# Demo

## Instantiate database

You can connect to your database like this.

In [1]:
import distyll
db = distyll.DBConnection()

embedded weaviate is already listening on port 6666


Optionally, you can also specify a particular Weaviate instance

In [2]:
# import weaviate
# import os
# client = weaviate.Client(
#     url=os.environ['JP_WCS_URL'],
#     auth_client_secret=weaviate.AuthApiKey(os.environ['JP_WCS_ADMIN_KEY']),
#     additional_headers={
#         'X-OpenAI-Api-Key': os.environ['OPENAI_APIKEY']
#     }
# )
#
# import distyll
# db = distyll.DBConnection(client=client)

## YouTube video example

### Add data

Let's add data from a YouTube video

In [3]:
youtube_url = "https://youtu.be/sNw40lEhaIQ"

In [4]:
db.add_from_youtube(youtube_url)

52

### Query data

Now we can query it

In [5]:
import query

In [6]:
response = query.generate_on_summary(db=db, prompt="In bullet points, tell me what this material describes", object_path=youtube_url)

In [7]:
print(response.generated_text)

- The material is part of a series discussing contextual representations, specifically focusing on the GPT transformer-based architecture.
- It covers topics such as autoregressive loss function, token representation, hidden representation, language modeling, transformer architecture, and masking.
- The concept of self-attention and its role in allowing the model to look back at previous positions in a sequence when making predictions is explained.
- The training process for a GPT-style model using "teacher forcing" is discussed, highlighting its significance.
- The material briefly touches on the process of sequence generation and different strategies for sampling tokens.
- It mentions that there are different versions of GPT and alternative models available.
- The information provided is based on the text and may vary or become outdated over time.


In [8]:
response = query.generate_on_search(
    db=db,
    prompt="In bullet points, tell me what this material describes",
    search_query="open source models",
    object_path=youtube_url,
    limit=2
)

In [9]:
print(response.generated_text)

- The material describes a summary of open alternatives in the field of open source.
- It mentions that the information provided may be outdated.
- It highlights the variety of models available in the open source community.
- It mentions the Bloom model, which has 176 billion parameters and is considered extremely large.


## Arxiv example

In [10]:
pdf_url = 'https://arxiv.org/pdf/1706.03762'
db.add_pdf(pdf_url)

159

In [11]:
import query
response = query.generate_on_summary(db=db, prompt="Tell me what this material describes", object_path=pdf_url)
print(response.generated_text)

The material describes a research paper titled "Attention Is All You Need" that introduces a new network architecture called the Transformer.

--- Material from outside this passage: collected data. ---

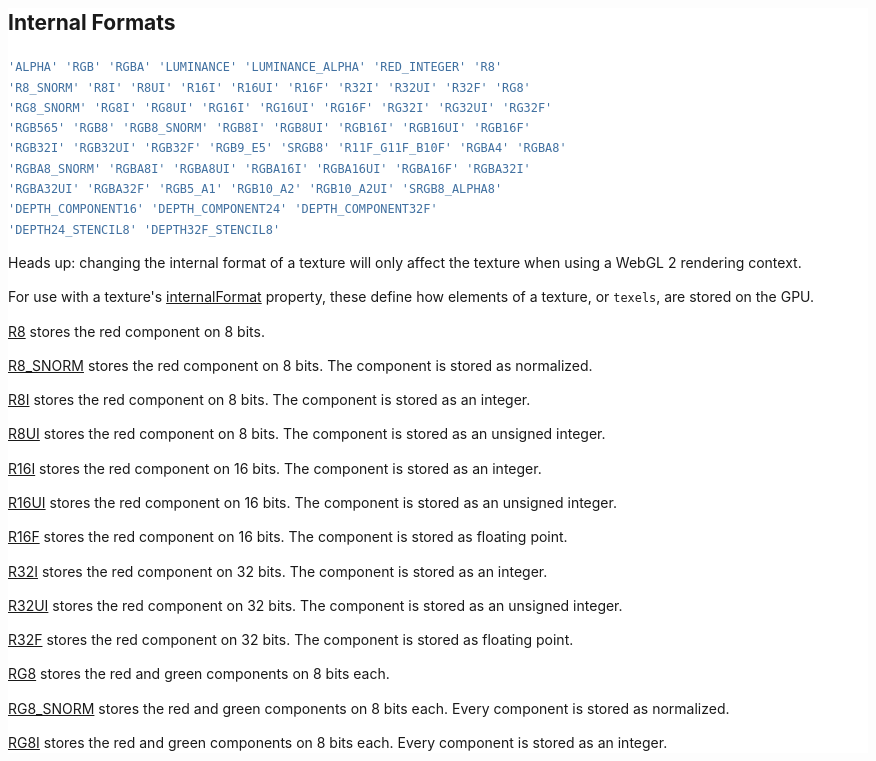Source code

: ## Internal Formats

  
```ts  
'ALPHA' 'RGB' 'RGBA' 'LUMINANCE' 'LUMINANCE_ALPHA' 'RED_INTEGER' 'R8'
'R8_SNORM' 'R8I' 'R8UI' 'R16I' 'R16UI' 'R16F' 'R32I' 'R32UI' 'R32F' 'RG8'
'RG8_SNORM' 'RG8I' 'RG8UI' 'RG16I' 'RG16UI' 'RG16F' 'RG32I' 'RG32UI' 'RG32F'
'RGB565' 'RGB8' 'RGB8_SNORM' 'RGB8I' 'RGB8UI' 'RGB16I' 'RGB16UI' 'RGB16F'
'RGB32I' 'RGB32UI' 'RGB32F' 'RGB9_E5' 'SRGB8' 'R11F_G11F_B10F' 'RGBA4' 'RGBA8'
'RGBA8_SNORM' 'RGBA8I' 'RGBA8UI' 'RGBA16I' 'RGBA16UI' 'RGBA16F' 'RGBA32I'
'RGBA32UI' 'RGBA32F' 'RGB5_A1' 'RGB10_A2' 'RGB10_A2UI' 'SRGB8_ALPHA8'
'DEPTH_COMPONENT16' 'DEPTH_COMPONENT24' 'DEPTH_COMPONENT32F'
'DEPTH24_STENCIL8' 'DEPTH32F_STENCIL8'  
```  

Heads up: changing the internal format of a texture will only affect the
texture when using a WebGL 2 rendering context.  
  
For use with a texture's [internalFormat](#) property, these define how
elements of a texture, or `texels`, are stored on the GPU.  
  
[R8](#) stores the red component on 8 bits.  
  
[R8_SNORM](#) stores the red component on 8 bits. The component is stored as
normalized.  
  
[R8I](#) stores the red component on 8 bits. The component is stored as an
integer.  
  
[R8UI](#) stores the red component on 8 bits. The component is stored as an
unsigned integer.  
  
[R16I](#) stores the red component on 16 bits. The component is stored as an
integer.  
  
[R16UI](#) stores the red component on 16 bits. The component is stored as an
unsigned integer.  
  
[R16F](#) stores the red component on 16 bits. The component is stored as
floating point.  
  
[R32I](#) stores the red component on 32 bits. The component is stored as an
integer.  
  
[R32UI](#) stores the red component on 32 bits. The component is stored as an
unsigned integer.  
  
[R32F](#) stores the red component on 32 bits. The component is stored as
floating point.  
  
[RG8](#) stores the red and green components on 8 bits each.  
  
[RG8_SNORM](#) stores the red and green components on 8 bits each. Every
component is stored as normalized.  
  
[RG8I](#) stores the red and green components on 8 bits each. Every component
is stored as an integer.  
  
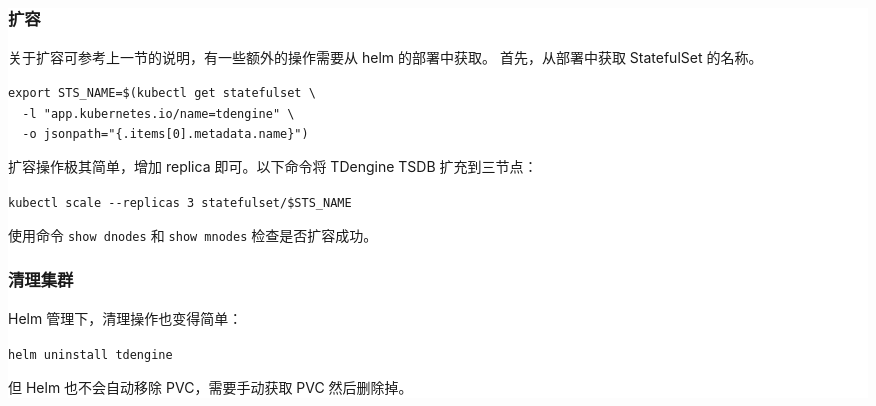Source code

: ### 扩容

关于扩容可参考上一节的说明，有一些额外的操作需要从 helm 的部署中获取。
首先，从部署中获取 StatefulSet 的名称。
```shell
export STS_NAME=$(kubectl get statefulset \
  -l "app.kubernetes.io/name=tdengine" \
  -o jsonpath="{.items[0].metadata.name}")
```

扩容操作极其简单，增加 replica 即可。以下命令将 TDengine TSDB 扩充到三节点：
```shell
kubectl scale --replicas 3 statefulset/$STS_NAME
```

使用命令 `show dnodes` 和 `show mnodes` 检查是否扩容成功。

### 清理集群

Helm 管理下，清理操作也变得简单：

```shell
helm uninstall tdengine
```

但 Helm 也不会自动移除 PVC，需要手动获取 PVC 然后删除掉。
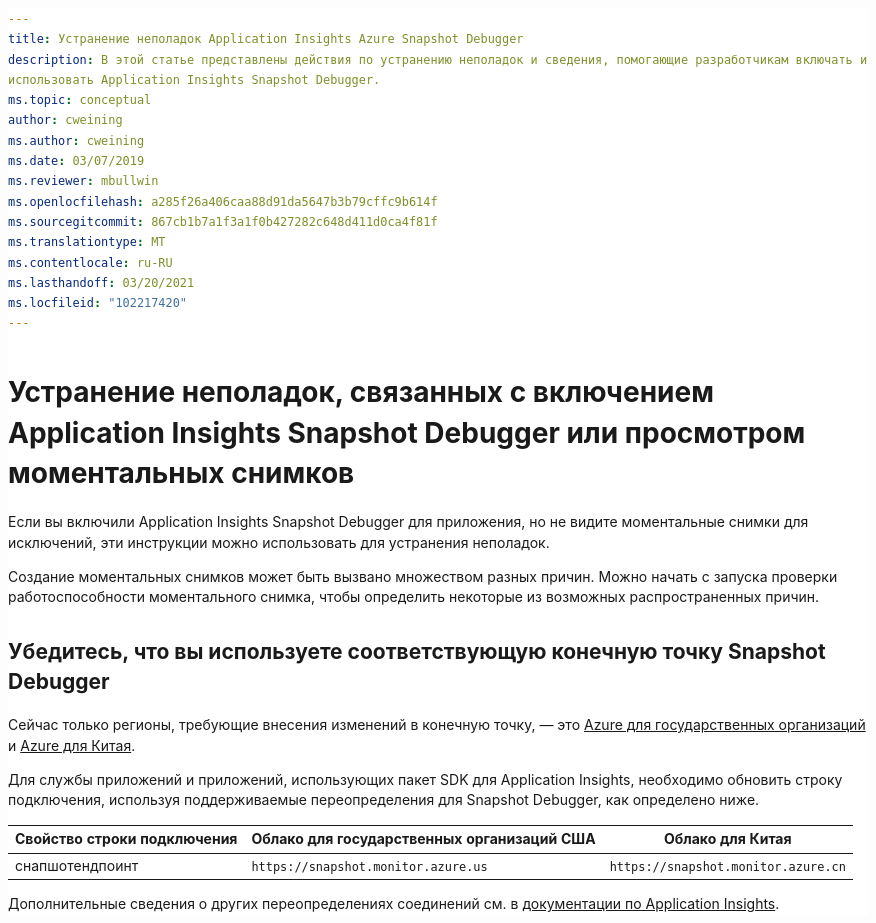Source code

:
 ```yaml
---
title: Устранение неполадок Application Insights Azure Snapshot Debugger
description: В этой статье представлены действия по устранению неполадок и сведения, помогающие разработчикам включать и использовать Application Insights Snapshot Debugger.
ms.topic: conceptual
author: cweining
ms.author: cweining
ms.date: 03/07/2019
ms.reviewer: mbullwin
ms.openlocfilehash: a285f26a406caa88d91da5647b3b79cffc9b614f
ms.sourcegitcommit: 867cb1b7a1f3a1f0b427282c648d411d0ca4f81f
ms.translationtype: MT
ms.contentlocale: ru-RU
ms.lasthandoff: 03/20/2021
ms.locfileid: "102217420"
---
```

# <a name="troubleshoot-problems-enabling-application-insights-snapshot-debugger-or-viewing-snapshots"></a><a id="troubleshooting"></a> Устранение неполадок, связанных с включением Application Insights Snapshot Debugger или просмотром моментальных снимков
Если вы включили Application Insights Snapshot Debugger для приложения, но не видите моментальные снимки для исключений, эти инструкции можно использовать для устранения неполадок.

Создание моментальных снимков может быть вызвано множеством разных причин. Можно начать с запуска проверки работоспособности моментального снимка, чтобы определить некоторые из возможных распространенных причин.

## <a name="make-sure-youre-using-the-appropriate-snapshot-debugger-endpoint"></a>Убедитесь, что вы используете соответствующую конечную точку Snapshot Debugger

Сейчас только регионы, требующие внесения изменений в конечную точку, — это [Azure для государственных организаций](https://docs.microsoft.com/azure/azure-government/compare-azure-government-global-azure#application-insights) и [Azure для Китая](https://docs.microsoft.com/azure/china/resources-developer-guide).

Для службы приложений и приложений, использующих пакет SDK для Application Insights, необходимо обновить строку подключения, используя поддерживаемые переопределения для Snapshot Debugger, как определено ниже.

|Свойство строки подключения    | Облако для государственных организаций США | Облако для Китая |   
|---------------|---------------------|-------------|
|снапшотендпоинт         | `https://snapshot.monitor.azure.us`    | `https://snapshot.monitor.azure.cn` |

Дополнительные сведения о других переопределениях соединений см. в [документации по Application Insights](https://docs.microsoft.com/azure/azure-monitor/app/sdk-connection-string?tabs=net#connection-string-with-explicit-endpoint-overrides).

The paper discusses the Transformer's use of attention mechanisms instead of recurrent or convolutional neural networks, its superior performance in tasks like machine translation and English constituency parsing, its requirement of less training time, and its high parallelizability. The paper covers various aspects of the Transformer model, including its architecture, comparison to existing models, performance in machine translation tasks, generalizability to other tasks, explanation of attention mechanisms, and researchers' contributions. It also discusses topics such as positional encoding, self-attention, and their comparison to recurrent and convolutional layers. The training process for models using the Transformer architecture is described, including the dataset used, encoding method, vocabulary size, batch formation, optimizer, regulariza

In [12]:
response = query.generate_on_search(
    db=db,
    prompt="In bullet points, tell me how attention heads work",
    search_query="attention head",
    object_path=pdf_url,
    limit=5
)
print(response.generated_text)

- Attention heads are a component of the transformer model used in natural language processing tasks.
- They are responsible for focusing on different parts of the input sequence during the encoding process.
- Each attention head learns to attend to different aspects of the input, allowing the model to capture different types of information.
- The attention heads operate in parallel, allowing for multiple perspectives to be considered simultaneously.
- The attention heads compute a compatibility function between a query and a set of key-value pairs to determine the importance of each value.
- The weights assigned to each value are computed using a softmax function, resulting in a distribution of attention weights.
- The attention weights are then used to compute a weighted sum of the values, which is the output of the attention head.
- By having multiple attention heads, the model can capture different types of dependencies and relationships in the input sequence.
- The number of atten